What needs to be done
Please restate exactly what appears in the records below from the first line to the line where "Rendered at 2001 by 1125 pixels." is, that line included.

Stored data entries
######
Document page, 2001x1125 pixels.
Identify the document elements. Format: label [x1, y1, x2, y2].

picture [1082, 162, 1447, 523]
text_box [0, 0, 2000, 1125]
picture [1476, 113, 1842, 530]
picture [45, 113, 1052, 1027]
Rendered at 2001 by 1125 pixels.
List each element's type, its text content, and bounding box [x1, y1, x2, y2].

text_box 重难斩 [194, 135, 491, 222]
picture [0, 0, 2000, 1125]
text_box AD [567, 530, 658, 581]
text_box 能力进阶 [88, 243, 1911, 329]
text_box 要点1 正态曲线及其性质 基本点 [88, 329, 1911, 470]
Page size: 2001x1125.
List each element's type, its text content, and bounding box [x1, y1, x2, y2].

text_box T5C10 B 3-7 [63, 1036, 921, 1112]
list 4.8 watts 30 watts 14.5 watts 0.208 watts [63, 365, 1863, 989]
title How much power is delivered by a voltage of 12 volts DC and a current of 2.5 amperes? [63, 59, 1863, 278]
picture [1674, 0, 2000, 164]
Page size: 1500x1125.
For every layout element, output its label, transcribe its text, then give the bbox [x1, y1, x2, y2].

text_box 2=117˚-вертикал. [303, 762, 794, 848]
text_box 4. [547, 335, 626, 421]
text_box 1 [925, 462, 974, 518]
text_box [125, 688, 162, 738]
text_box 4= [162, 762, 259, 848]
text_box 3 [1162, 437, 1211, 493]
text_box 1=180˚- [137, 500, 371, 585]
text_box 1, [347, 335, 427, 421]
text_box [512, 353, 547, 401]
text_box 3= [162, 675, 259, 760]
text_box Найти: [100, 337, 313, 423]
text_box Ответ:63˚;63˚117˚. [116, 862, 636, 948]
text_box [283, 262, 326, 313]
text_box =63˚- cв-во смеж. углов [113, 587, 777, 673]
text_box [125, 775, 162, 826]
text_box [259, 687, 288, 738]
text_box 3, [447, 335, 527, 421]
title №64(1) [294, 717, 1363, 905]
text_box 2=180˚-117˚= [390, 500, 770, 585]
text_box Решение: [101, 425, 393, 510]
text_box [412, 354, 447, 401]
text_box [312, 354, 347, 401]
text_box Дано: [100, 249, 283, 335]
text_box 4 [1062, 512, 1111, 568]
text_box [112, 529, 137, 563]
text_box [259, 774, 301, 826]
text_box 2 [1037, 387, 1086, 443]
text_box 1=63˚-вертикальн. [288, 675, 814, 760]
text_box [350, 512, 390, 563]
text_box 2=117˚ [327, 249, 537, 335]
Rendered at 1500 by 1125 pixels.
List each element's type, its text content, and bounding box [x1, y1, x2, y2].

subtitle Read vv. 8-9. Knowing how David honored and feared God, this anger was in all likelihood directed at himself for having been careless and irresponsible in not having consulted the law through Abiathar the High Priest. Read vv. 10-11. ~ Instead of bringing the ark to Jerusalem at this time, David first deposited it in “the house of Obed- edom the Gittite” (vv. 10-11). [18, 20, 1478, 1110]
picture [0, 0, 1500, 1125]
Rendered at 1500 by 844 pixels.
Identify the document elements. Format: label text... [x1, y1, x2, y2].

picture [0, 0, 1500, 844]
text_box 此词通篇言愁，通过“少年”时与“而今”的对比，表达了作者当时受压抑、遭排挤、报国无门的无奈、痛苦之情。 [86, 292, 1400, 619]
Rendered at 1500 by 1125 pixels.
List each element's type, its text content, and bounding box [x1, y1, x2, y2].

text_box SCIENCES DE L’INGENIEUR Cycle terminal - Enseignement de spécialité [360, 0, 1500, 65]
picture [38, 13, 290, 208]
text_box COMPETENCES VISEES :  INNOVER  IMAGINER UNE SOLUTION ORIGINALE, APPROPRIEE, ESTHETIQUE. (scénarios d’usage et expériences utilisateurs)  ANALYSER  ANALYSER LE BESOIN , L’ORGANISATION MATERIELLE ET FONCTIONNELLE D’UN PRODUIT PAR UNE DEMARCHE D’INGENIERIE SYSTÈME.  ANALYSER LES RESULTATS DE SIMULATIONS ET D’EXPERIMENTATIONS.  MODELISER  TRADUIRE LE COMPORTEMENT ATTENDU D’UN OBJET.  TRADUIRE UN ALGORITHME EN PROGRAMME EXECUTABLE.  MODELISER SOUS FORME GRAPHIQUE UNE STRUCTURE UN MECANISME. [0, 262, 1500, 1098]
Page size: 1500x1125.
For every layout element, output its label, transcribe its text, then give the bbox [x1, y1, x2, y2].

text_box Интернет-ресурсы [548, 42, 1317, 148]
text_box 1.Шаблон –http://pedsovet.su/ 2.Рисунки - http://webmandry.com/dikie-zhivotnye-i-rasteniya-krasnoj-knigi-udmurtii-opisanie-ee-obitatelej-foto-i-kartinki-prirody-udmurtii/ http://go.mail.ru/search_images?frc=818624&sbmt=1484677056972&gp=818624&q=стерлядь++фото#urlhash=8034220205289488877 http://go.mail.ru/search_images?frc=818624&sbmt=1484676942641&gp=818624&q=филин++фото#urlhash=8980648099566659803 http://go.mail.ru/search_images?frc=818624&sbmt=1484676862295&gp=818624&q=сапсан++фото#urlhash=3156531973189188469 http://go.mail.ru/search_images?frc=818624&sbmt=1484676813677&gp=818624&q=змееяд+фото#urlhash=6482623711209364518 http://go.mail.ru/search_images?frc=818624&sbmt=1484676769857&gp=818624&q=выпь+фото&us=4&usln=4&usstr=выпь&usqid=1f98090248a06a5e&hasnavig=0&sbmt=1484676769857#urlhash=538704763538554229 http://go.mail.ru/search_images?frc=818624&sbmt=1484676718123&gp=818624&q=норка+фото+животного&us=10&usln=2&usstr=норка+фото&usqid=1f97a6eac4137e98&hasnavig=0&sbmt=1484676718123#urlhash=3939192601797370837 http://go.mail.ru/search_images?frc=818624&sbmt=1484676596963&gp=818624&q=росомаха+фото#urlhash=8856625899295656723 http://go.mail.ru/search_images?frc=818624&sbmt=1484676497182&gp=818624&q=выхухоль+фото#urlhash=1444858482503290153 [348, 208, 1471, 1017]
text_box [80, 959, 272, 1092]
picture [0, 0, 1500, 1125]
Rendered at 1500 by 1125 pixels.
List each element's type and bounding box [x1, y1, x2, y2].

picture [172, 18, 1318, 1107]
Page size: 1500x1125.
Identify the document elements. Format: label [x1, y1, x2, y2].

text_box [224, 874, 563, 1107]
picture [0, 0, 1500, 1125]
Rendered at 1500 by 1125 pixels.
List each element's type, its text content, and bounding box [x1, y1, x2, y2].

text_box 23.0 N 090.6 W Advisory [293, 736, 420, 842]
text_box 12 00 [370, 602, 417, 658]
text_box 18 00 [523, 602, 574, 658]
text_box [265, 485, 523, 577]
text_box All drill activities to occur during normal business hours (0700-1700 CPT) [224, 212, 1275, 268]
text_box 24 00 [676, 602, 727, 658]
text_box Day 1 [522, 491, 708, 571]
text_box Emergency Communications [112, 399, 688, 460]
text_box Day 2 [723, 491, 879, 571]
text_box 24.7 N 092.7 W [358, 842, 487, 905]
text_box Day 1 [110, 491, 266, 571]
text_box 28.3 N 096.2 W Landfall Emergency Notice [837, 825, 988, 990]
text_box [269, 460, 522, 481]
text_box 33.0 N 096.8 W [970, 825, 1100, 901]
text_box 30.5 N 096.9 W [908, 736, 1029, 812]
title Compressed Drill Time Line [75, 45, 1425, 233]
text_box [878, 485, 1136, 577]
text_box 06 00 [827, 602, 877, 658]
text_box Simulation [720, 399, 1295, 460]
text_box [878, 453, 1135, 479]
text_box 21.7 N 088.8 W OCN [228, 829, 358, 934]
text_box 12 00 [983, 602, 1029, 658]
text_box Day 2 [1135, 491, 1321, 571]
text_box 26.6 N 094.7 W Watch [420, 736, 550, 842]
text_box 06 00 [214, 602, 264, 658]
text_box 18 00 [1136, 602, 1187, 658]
######
Solution
Document page, 2001x1125 pixels.
Identify the document elements. Format: label [x1, y1, x2, y2].

picture [1082, 162, 1447, 523]
text_box [0, 0, 2000, 1125]
picture [1476, 113, 1842, 530]
picture [45, 113, 1052, 1027]
Rendered at 2001 by 1125 pixels.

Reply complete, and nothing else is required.